Whilst the Dividend Yield portfolio has not been immune to dividend deferrals, I am very happy to report that our holdings are heavily biased towards those companies which enjoy strong balance sheets, and many which additionally have significant asset backing. Although many companies have not yet reported any form of earnings or dividend guidance, this portfolio continues to produce a cash yield of 5%. This is notably ahead of its benchmark, and it also has much better risk characteristics. This is a function of diversification and business sustainability. It is worth noting that the equity market benchmark index in New Zealand, the NZX50G index, is comprised of a significant portion of “growth” stocks that pay little to no dividends. The two most obvious examples of this are a2Milk (13% of the NZX50) which pays no dividends and Fisher & Paykel Healthcare (17% of the NZX50) which has a yield of only 1%. Both these stocks have made considerable contributions to the overall index performance, having significantly outperformed the NZX50 Index year-to-date, but they are not companies that we can invest into given our aim is to produce a sustainable yield that is consistently above the mean. Interestingly the NZX50 now has 47.5% of its index weighting paying less than 1% for the next 12 months, as opposed to the ASX200 comprising 20%.

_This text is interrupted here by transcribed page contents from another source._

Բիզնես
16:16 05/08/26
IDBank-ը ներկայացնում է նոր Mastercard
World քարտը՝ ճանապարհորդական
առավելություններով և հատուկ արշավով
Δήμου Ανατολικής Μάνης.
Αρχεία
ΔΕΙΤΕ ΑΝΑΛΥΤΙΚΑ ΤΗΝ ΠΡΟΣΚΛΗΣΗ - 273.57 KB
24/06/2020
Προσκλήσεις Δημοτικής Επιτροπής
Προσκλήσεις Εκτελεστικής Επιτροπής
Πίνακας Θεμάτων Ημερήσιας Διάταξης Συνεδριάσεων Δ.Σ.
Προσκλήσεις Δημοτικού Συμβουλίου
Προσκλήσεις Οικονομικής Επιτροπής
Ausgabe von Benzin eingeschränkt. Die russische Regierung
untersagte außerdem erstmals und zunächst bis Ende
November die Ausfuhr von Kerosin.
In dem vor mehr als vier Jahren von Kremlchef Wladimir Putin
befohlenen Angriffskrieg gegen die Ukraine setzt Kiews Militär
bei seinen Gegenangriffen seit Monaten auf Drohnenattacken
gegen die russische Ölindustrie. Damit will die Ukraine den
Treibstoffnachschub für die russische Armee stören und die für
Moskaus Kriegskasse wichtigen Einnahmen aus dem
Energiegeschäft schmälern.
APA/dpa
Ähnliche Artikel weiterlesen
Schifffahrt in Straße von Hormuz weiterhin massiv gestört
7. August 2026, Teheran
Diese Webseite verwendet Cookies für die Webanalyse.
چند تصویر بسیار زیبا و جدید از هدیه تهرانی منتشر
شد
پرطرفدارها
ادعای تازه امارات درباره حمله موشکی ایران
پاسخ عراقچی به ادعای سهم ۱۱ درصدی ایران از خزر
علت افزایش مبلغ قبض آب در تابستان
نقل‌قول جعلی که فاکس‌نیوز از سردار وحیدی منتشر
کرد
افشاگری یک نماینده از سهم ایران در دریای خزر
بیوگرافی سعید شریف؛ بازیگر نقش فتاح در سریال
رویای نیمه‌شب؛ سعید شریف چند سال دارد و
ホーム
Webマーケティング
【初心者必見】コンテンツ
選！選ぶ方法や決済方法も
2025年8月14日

Subsequent to taking the reins of this portfolio I have introduced a number of changes to our holdings. A good example of this has been increasing our exposure to Spark New Zealand. This is a high quality and defensive business, which sells services that are not particularly sensitive to economic activity. Its balance sheet is also well positioned with its debt set at a conservative level and as such Spark’s board has been afforded the luxury of maintaining their dividend at an attractive level. After reporting a strong first-half result in April the company also committed to a $0.25 per share dividend, a cash yield of almost 5.5%. This type of investment defines the direction that I am taking with this portfolio and I am excited by the prospects that we are currently identifying.